The USD/CHF started in an uptrend Thursday morning and was already at resistance 1 (0.92446) by 1:30 AM EST. Price wicked at resistance 1 and came back up to challenge it again at 1:55. Being a low-volatility time period, I figured that with the resistance already experienced at 0.92446, entering a put option at the level would give me a pretty decent chance of ending up with a winner. Granted, this wasn’t my favorite set-up, and if I had to estimate, I’d say it only had about a 60% chance or so of winning. The trend was up and I only had about a five-pip range to trade back into, both factors going against me. But then again, I did have a previous bounce at a daily pivot point working in my favor, so I decided to take it and hope the low volatility would hold for the next fifteen minutes to produce a winner.
This trade ended up being up and down throughout. Buyers were trying to sustain the uptrend, while sell orders around resistance 1 tried to keep it under. Ultimately for purposes of my expiry, I ended up winning the trade by a couple pips and resistance 1 would continue to hold for nearly fifteen minutes thereafter.
The market permanently broke out of the resistance 1 area on the 2:30 candle. This was expected, as the market was beginning to target an area where two main price levels were located – resistance 2 and a 61.8% Fibonacci retracement that I have drawn in way out on the weekly chart. The Fib runs from 0.70675-1.06263, encompassing a range of nearly 3,600 pips worth of price data in a move sustained back in 2010-2011.

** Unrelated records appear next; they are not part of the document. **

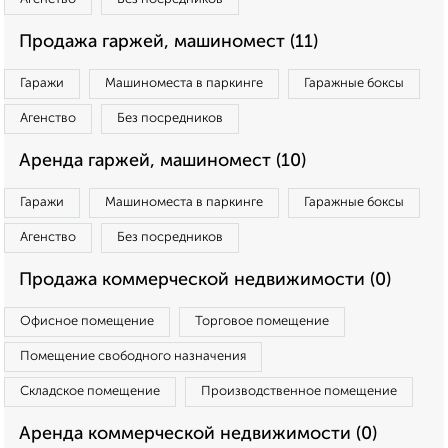
Продажа гаржей, машиномест (11)
Гаражи
Машиноместа в паркинге
Гаражные боксы
Агенство
Без посредников
Аренда гаржей, машиномест (10)
Гаражи
Машиноместа в паркинге
Гаражные боксы
Агенство
Без посредников
Продажа коммерческой недвижимости (0)
Офисное помещение
Торговое помещение
Помещение свободного назначения
Складское помещение
Производственное помещение
Аренда коммерческой недвижимости (0)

If anything, a breakout trade taken after the 8:30 candle might not have been a bad decision given how predictable a test of the 61.8% Fibonacci level was. Breakout trades are personally something that I’m looking more into myself by looking over past charts and trying to get a feel for when they might be appropriate. This scenario seemed to be ideal for such a trade. For now, I’m sticking with the support and resistance trades, but if I can find the appropriate market situation I’m definitely looking into breakout trades just to become a more dynamic trader overall.
Price immediately went through and closed above both the 61.8% Fibonacci line and the resistance 2 level on the 2:45 candle. Even so, price began to drift around the level for the better part of the next hour even though nothing cleanly set up at the level.
The market went about 15-20 pips above the general resistance 2/61.8% Fibonacci area before coming back down. I ended up getting a rejection of resistance 2 (0.92687) on the 4:25 candle and price never ventured more than a few pips from the level for the next ten minutes. On the 4:40 candle, I entered a call option on the re-touch of 0.92687. After my entry, the market fell back down to the 61.8% Fib, but it held as a support level and by expiration ten minutes later, it climbed back above resistance 2 and finished about six pips ITM.
After this point, I would have considered the Fibonacci level for call options, as that was the most recent main price support that had been established. However, price never got back down there so I began targeting 0.92809 for possible put options as this was the resistance level created by the current high for the day (commonly abbreviated HOD).
Nevertheless, as soon as price did get up to 0.92809, it immediately broke through and the uptrend began establishing new daily highs. I felt like this would be a good point to walk away, since I had gone 2/2 ITM for the day and my next trading level might not be until resistance 3 (0.93030) if the uptrend would sustain itself. It eventually did get up to resistance 3, but not until after jobless claims were released amid U.S.-positive data at 8:30AM EST. And overall, it was a strong day for the USD. Nearly 100 pips of a single direction’s movement on the USD/CHF is pretty rare in general.